In the early 1980s we realized that pagans, given the opportunity, could make meaningful contributions to the interfaith dialogues that were developing both nationally and globally, and that we could also benefit greatly from participation in such forums. Since that time, EarthSpirit has played a major role in helping paganism attain a much greater level of credibility and respect within the interreligious movement. The work that EarthSpirit director, Andras Corban Arthen, has been doing through his service on the board of trustees of the Council for a Parliament of the World’s Religions (CPWR) has been growing. Last November, Andras was sent by the CPWR to Guadalajara, Mexico, as part of the site committee which evaluated that city’s bid to host the 2014 Parliament. While there, he also had the opportunity to meet with many local pagans as well as several indigenous leaders.

In February, Andras went to Chicago to help choose the host city for the 2014 Parliament, which will be Brussels, Belgium. In early May, he was sent back to Guadalajara along with CPWR executive director Dirk Ficca to explore ways to maintain a working relationship with the local group that organized that city’s bid, including a collaboration to develop an interreligious initiative throughout Latin America. As a result of that trip, Andras was asked to serve as the CPWR’s liaison with the Guadalajara group. In addition, Andras was elected again to the CPWR’s executive committee, and was asked to oversee the Parliament’s Ambassadors program, which coordinates several hundred Parliament supporters from all over the world.

The ‘Indians’ of Old Europe, the presentation that Andras has been offering in recent years which places the surviving pagan traditions in the context of Indigenous European spirituality, has been receiving a great deal of favorable attention throughout the interfaith movement, with lots of people telling him how it’s helped them to see paganism in a different light and to take it much more seriously. As a result, he has been receiving many invitations to speak at interfaith and academic events in the U.S. and abroad, including two next year in India and Denmark. Unfortunately, those invitations rarely cover all of the expenses involved, so the only way he is able to attend is through the support and generosity of our community.

EarthSpirit has been committed to young people since the outset. Without engaging and including youth, any community becomes unsustainable. Our mentoring programs, Rites of Passage ceremonies and ongoing activities such as EarthSpirit PeaceJam help those growing up within our community learn from the experience of elders while finding their own voices and means of expression. In the coming year we look forward to continuing and expanding our support for these programs.

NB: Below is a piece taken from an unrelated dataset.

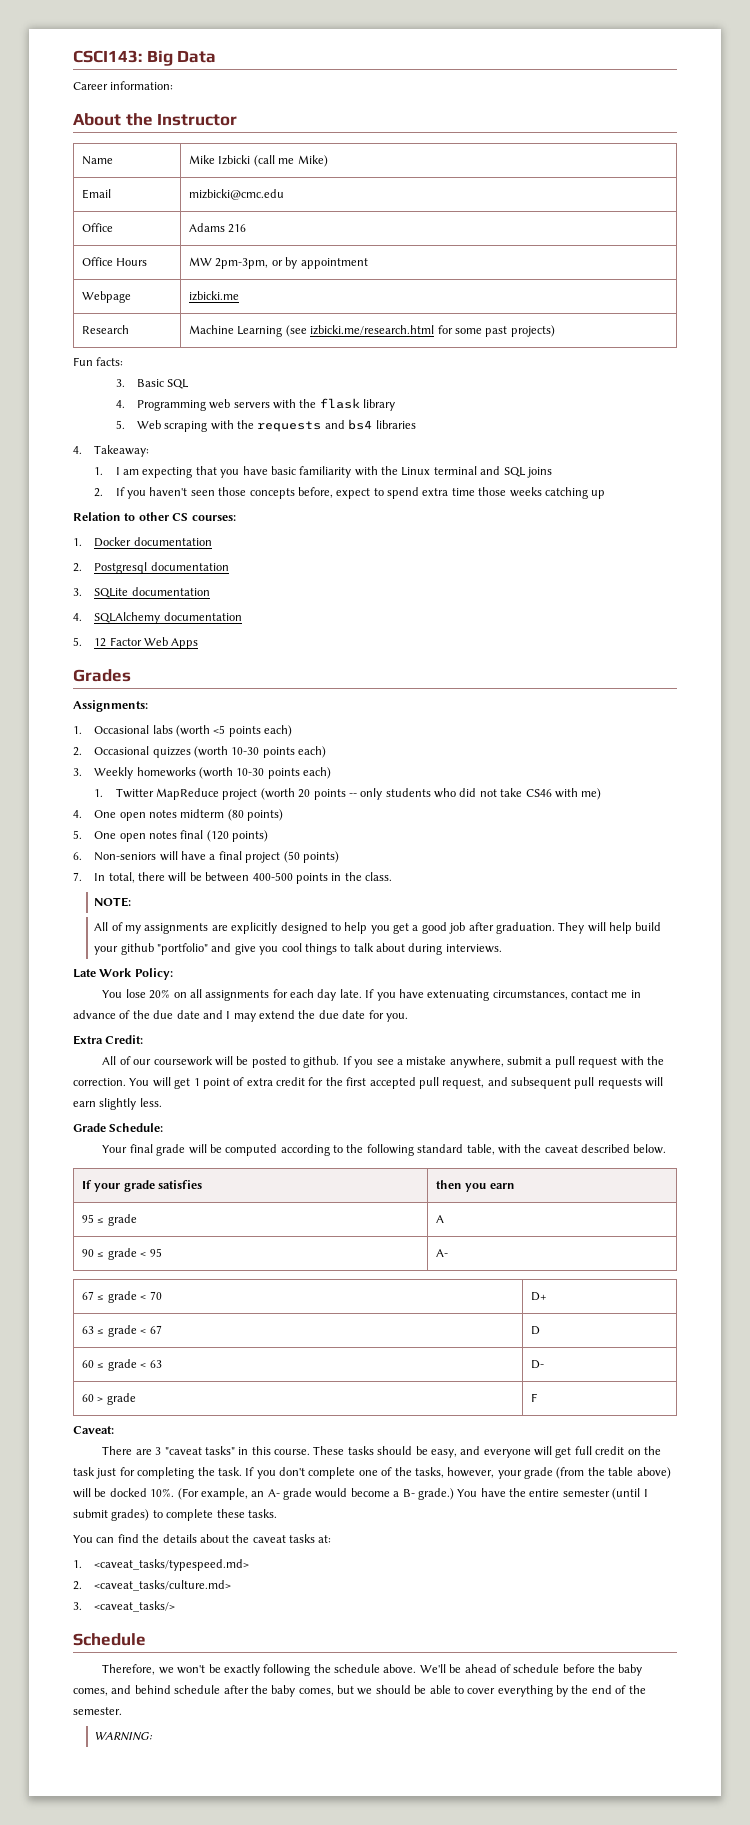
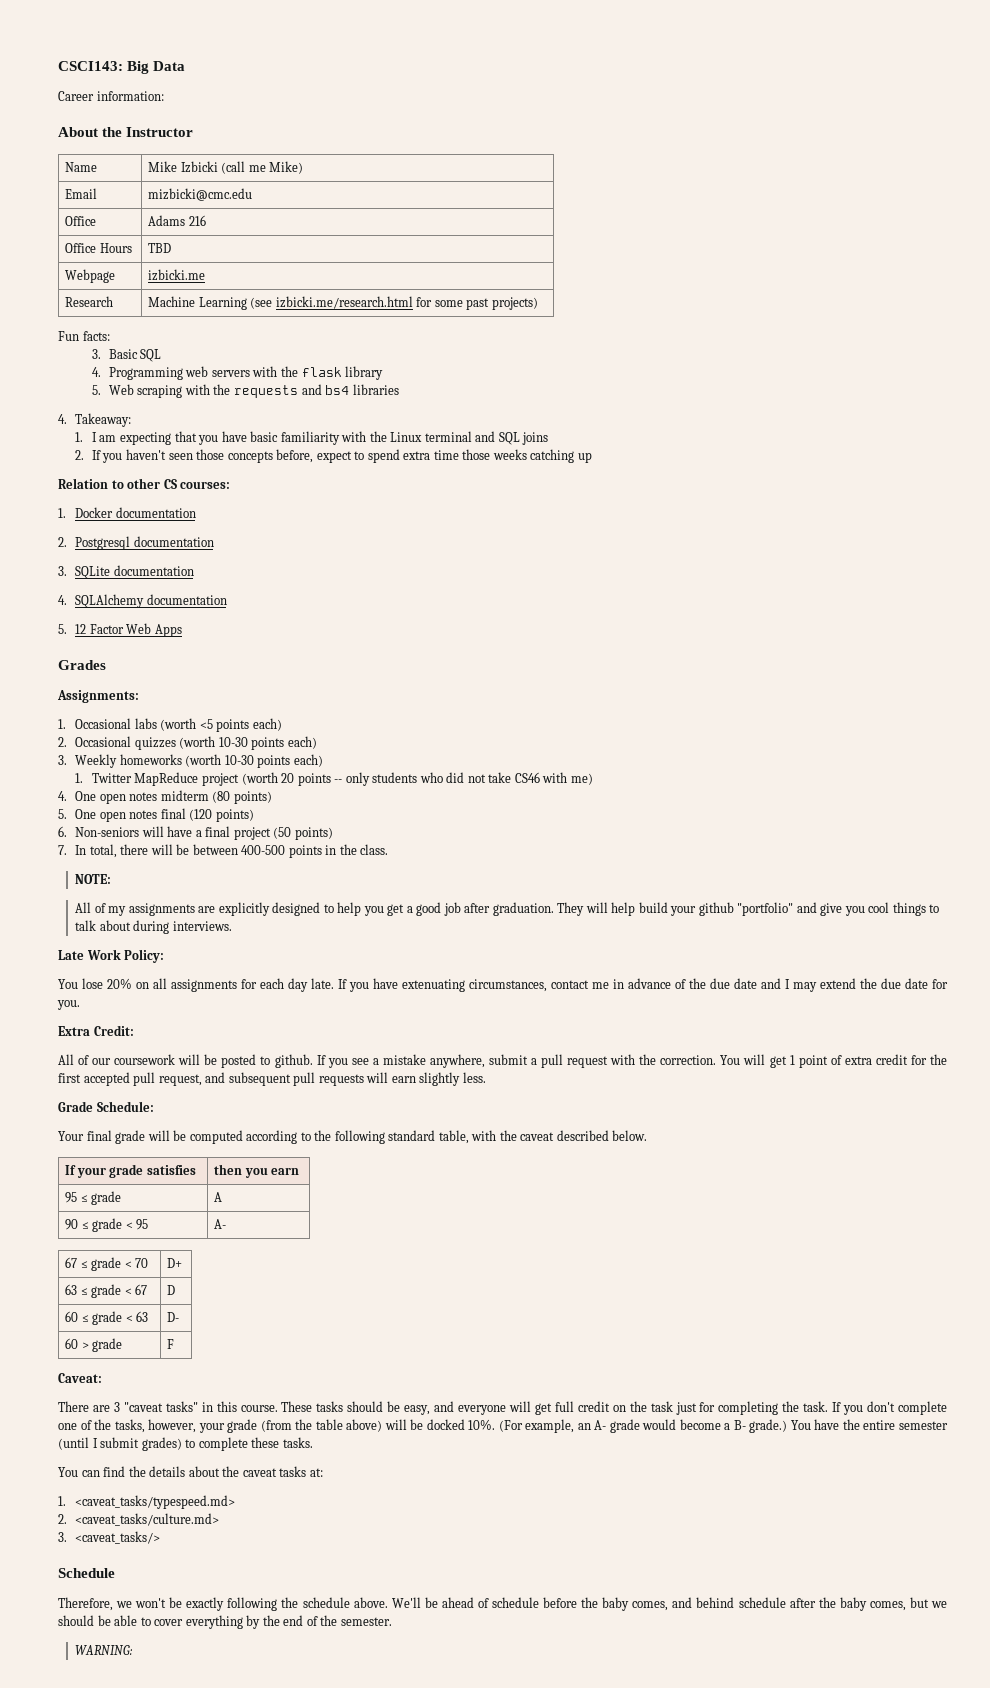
[189,257,368,269] MW 2pm-3pm, or by appointment -> [148,243,172,253] TBD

In 2011, thanks to our generous donors, we have replaced our sluggish and undependable office computers with new Dells that actually work reliably. What a difference it makes for our office volunteers! We have also begun work to completely revamp our database system using expert volunteers to develop and create a configuration that will greatly improve our ability to stay connected with members across the US and around the world.

As you might imagine, all of this work, in so many areas, requires a significant amount of money to sustain it. Despite the struggling economy over the past few years, our community has been very generous. We have consistently received contributions large and small -- both in the mail and at the auction at Rites of Spring. We appreciate every single one. Please consider increasing your donation to EarthSpirit this year to help us move quickly toward our goals.

We count on you to be a part of the web that holds us together on so many levels. Thank you all for helping EarthSpirit to continue moving forward!